| TASK TO CARRY OUT |
Rewrite the lines below as a JSON list of strings, one string per line, with no entries for blank lines. Leave the pictures out.

| EXTRACTED DATA |

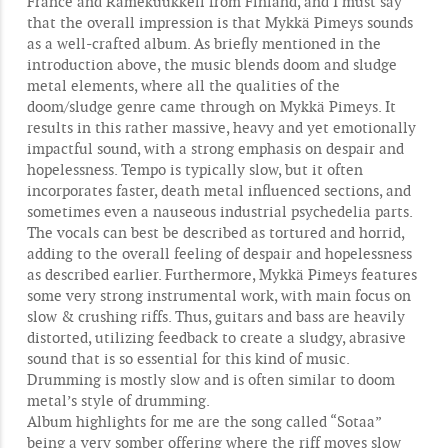
France and Rämekuukkeli from Finland, and I must say
that the overall impression is that Mykkä Pimeys sounds
as a well-crafted album. As briefly mentioned in the
introduction above, the music blends doom and sludge
metal elements, where all the qualities of the
doom/sludge genre came through on Mykkä Pimeys. It
results in this rather massive, heavy and yet emotionally
impactful sound, with a strong emphasis on despair and
hopelessness. Tempo is typically slow, but it often
incorporates faster, death metal influenced sections, and
sometimes even a nauseous industrial psychedelia parts.
The vocals can best be described as tortured and horrid,
adding to the overall feeling of despair and hopelessness
as described earlier. Furthermore, Mykkä Pimeys features
some very strong instrumental work, with main focus on
slow & crushing riffs. Thus, guitars and bass are heavily
distorted, utilizing feedback to create a sludgy, abrasive
sound that is so essential for this kind of music.
Drumming is mostly slow and is often similar to doom
metal’s style of drumming.
Album highlights for me are the song called “Sotaa”
being a very somber offering where the riff moves slow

| ANSWER AREA |
[
  "France and Rämekuukkeli from Finland, and I must say",
  "that the overall impression is that Mykkä Pimeys sounds",
  "as a well-crafted album. As briefly mentioned in the",
  "introduction above, the music blends doom and sludge",
  "metal elements, where all the qualities of the",
  "doom/sludge genre came through on Mykkä Pimeys. It",
  "results in this rather massive, heavy and yet emotionally",
  "impactful sound, with a strong emphasis on despair and",
  "hopelessness. Tempo is typically slow, but it often",
  "incorporates faster, death metal influenced sections, and",
  "sometimes even a nauseous industrial psychedelia parts.",
  "The vocals can best be described as tortured and horrid,",
  "adding to the overall feeling of despair and hopelessness",
  "as described earlier. Furthermore, Mykkä Pimeys features",
  "some very strong instrumental work, with main focus on",
  "slow & crushing riffs. Thus, guitars and bass are heavily",
  "distorted, utilizing feedback to create a sludgy, abrasive",
  "sound that is so essential for this kind of music.",
  "Drumming is mostly slow and is often similar to doom",
  "metal’s style of drumming.",
  "Album highlights for me are the song called “Sotaa”",
  "being a very somber offering where the riff moves slow"
]